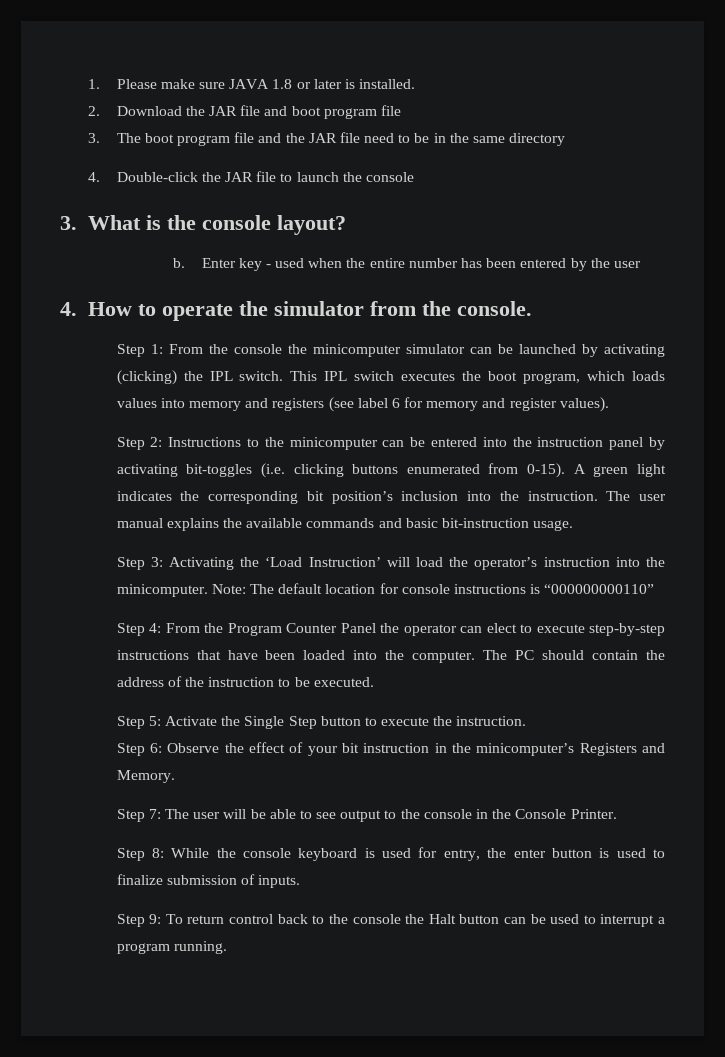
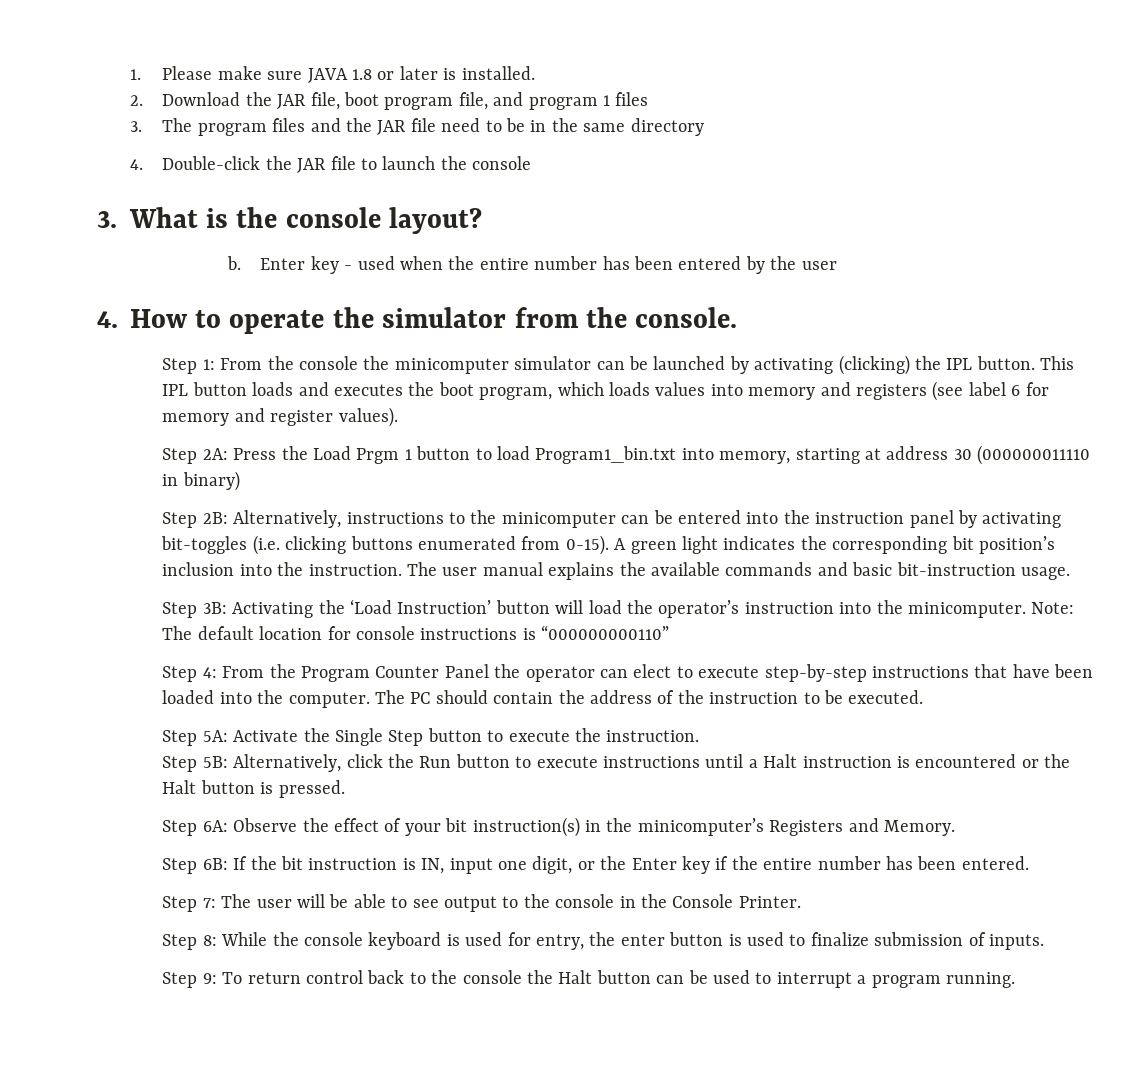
[240,105,401,119] file and boot program file -> [310,92,649,110] file, boot program file, and program 1 files
[144,132,255,146] boot program file -> [197,118,306,136] program files
[239,371,284,381] switch. -> [976,356,1035,370] button.
[354,371,395,381] switch -> [192,382,329,396] button loads and
[150,437,242,447] 2: Instructions -> [202,445,1091,465] [162,471,240,491] [162,510,444,528] 2A: Press the Load Prgm 1 button to load Program1_bin.txt into memory, starting at address 30 (000000011110 in binary) // Step 2B: Alternatively, instructions
[150,557,163,567] 3: -> [202,602,227,614] 3B:
(381, 562) none -> [495,600,550,614] button
[148,716,161,726] 5: -> [202,730,228,742] 5A:
[149,743,162,753] 6: -> [202,754,1071,772] [162,780,345,798] [162,820,228,836] 5B: Alternatively, click the Run button to execute instructions until a Halt instruction is encountered or the Halt button is pressed. // Step 6A:
[363,743,430,753] instruction -> [472,817,580,837] instruction(s)
(175, 776) none -> [162,856,1029,874] // Step 6B: If the bit instruction is IN, input one digit, or the Enter key if the entire number has been entered.

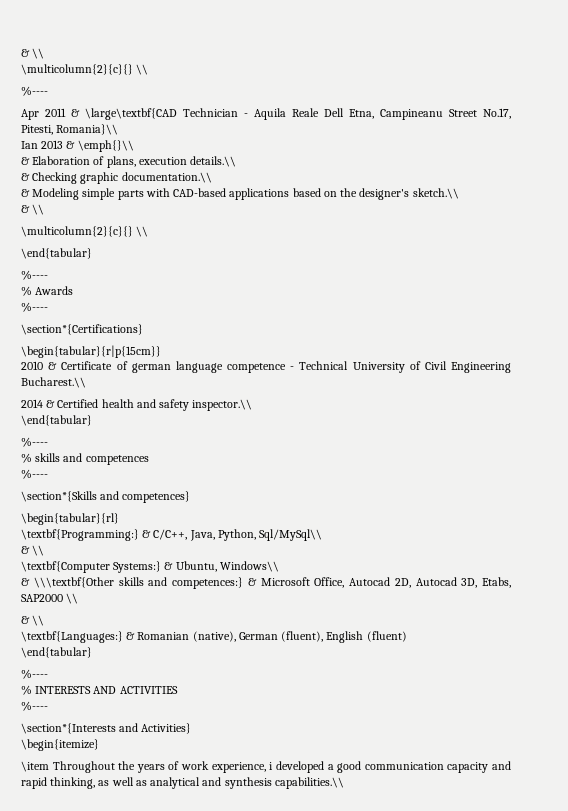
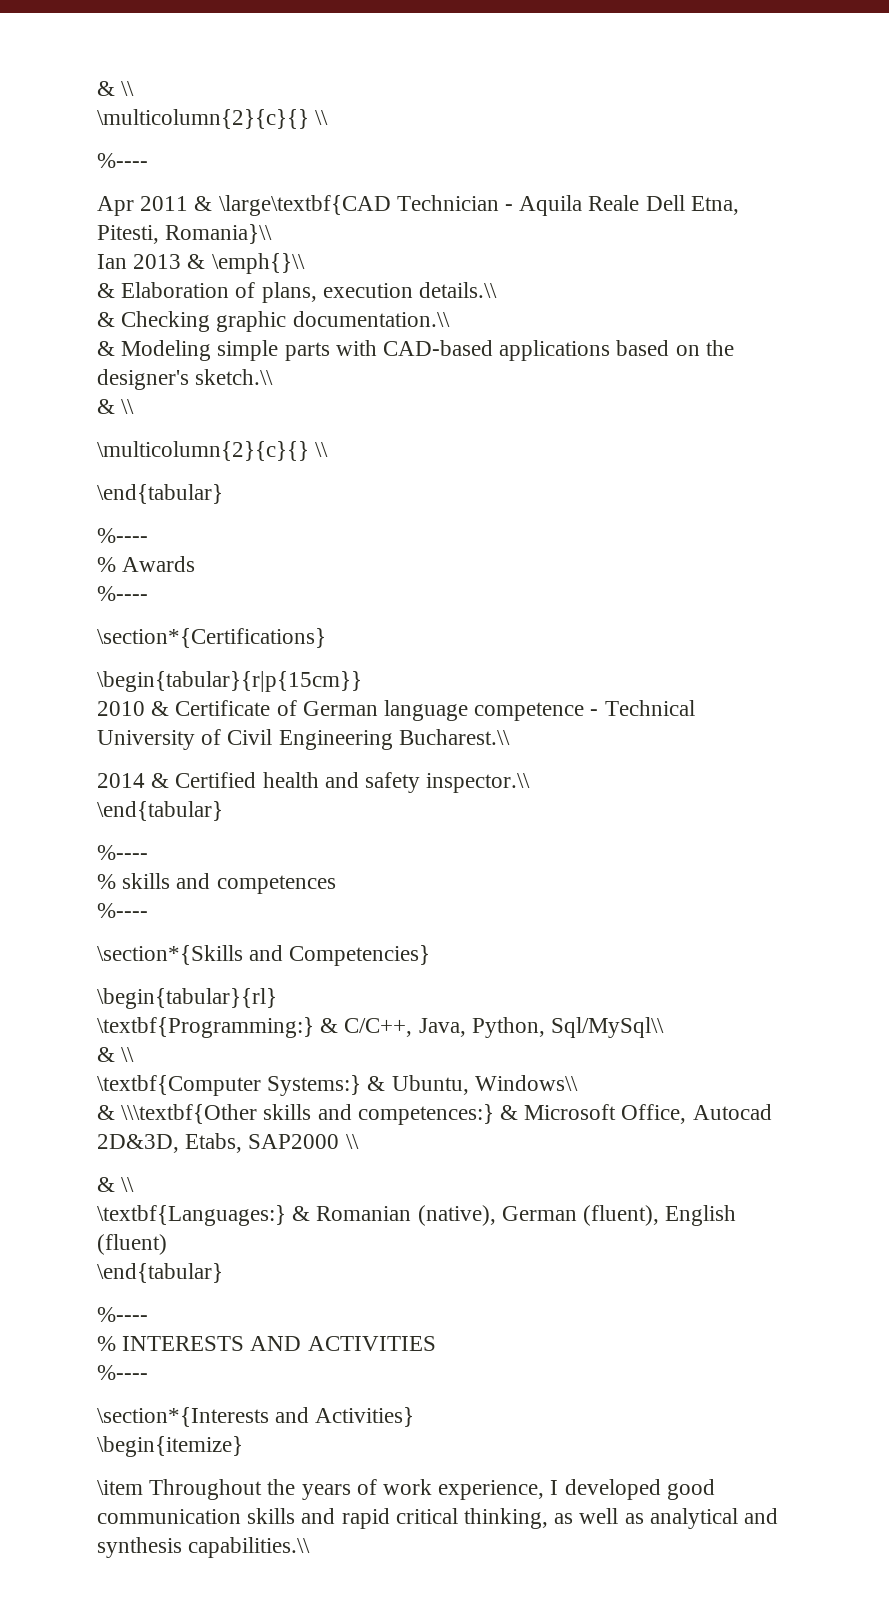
[380,108,511,120] Campineanu Street No.17, -> (739, 205) none
[131,363,171,373] german -> [302,701,378,716] German
[122,491,191,503] competences} -> [289,945,431,966] Competencies}
[394,577,478,588] 2D, Autocad 3D, -> [97,1134,179,1153] 2D&3D,
[269,761,334,773] i developed a -> [550,1479,661,1500] I developed
[447,762,489,773] capacity -> [247,1508,296,1524] skills
(47, 783) none -> [395,1508,458,1524] critical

§

= Work to complete =
Please copy the lines above exactly as written, apart from any pictures.

= Solution below =
[240,105,401,119] file and boot program file -> [310,92,649,110] file, boot program file, and program 1 files
[144,132,255,146] boot program file -> [197,118,306,136] program files
[239,371,284,381] switch. -> [976,356,1035,370] button.
[354,371,395,381] switch -> [192,382,329,396] button loads and
[150,437,242,447] 2: Instructions -> [202,445,1091,465] [162,471,240,491] [162,510,444,528] 2A: Press the Load Prgm 1 button to load Program1_bin.txt into memory, starting at address 30 (000000011110 in binary) // Step 2B: Alternatively, instructions
[150,557,163,567] 3: -> [202,602,227,614] 3B:
(381, 562) none -> [495,600,550,614] button
[148,716,161,726] 5: -> [202,730,228,742] 5A:
[149,743,162,753] 6: -> [202,754,1071,772] [162,780,345,798] [162,820,228,836] 5B: Alternatively, click the Run button to execute instructions until a Halt instruction is encountered or the Halt button is pressed. // Step 6A:
[363,743,430,753] instruction -> [472,817,580,837] instruction(s)
(175, 776) none -> [162,856,1029,874] // Step 6B: If the bit instruction is IN, input one digit, or the Enter key if the entire number has been entered.

[380,108,511,120] Campineanu Street No.17, -> (739, 205) none
[131,363,171,373] german -> [302,701,378,716] German
[122,491,191,503] competences} -> [289,945,431,966] Competencies}
[394,577,478,588] 2D, Autocad 3D, -> [97,1134,179,1153] 2D&3D,
[269,761,334,773] i developed a -> [550,1479,661,1500] I developed
[447,762,489,773] capacity -> [247,1508,296,1524] skills
(47, 783) none -> [395,1508,458,1524] critical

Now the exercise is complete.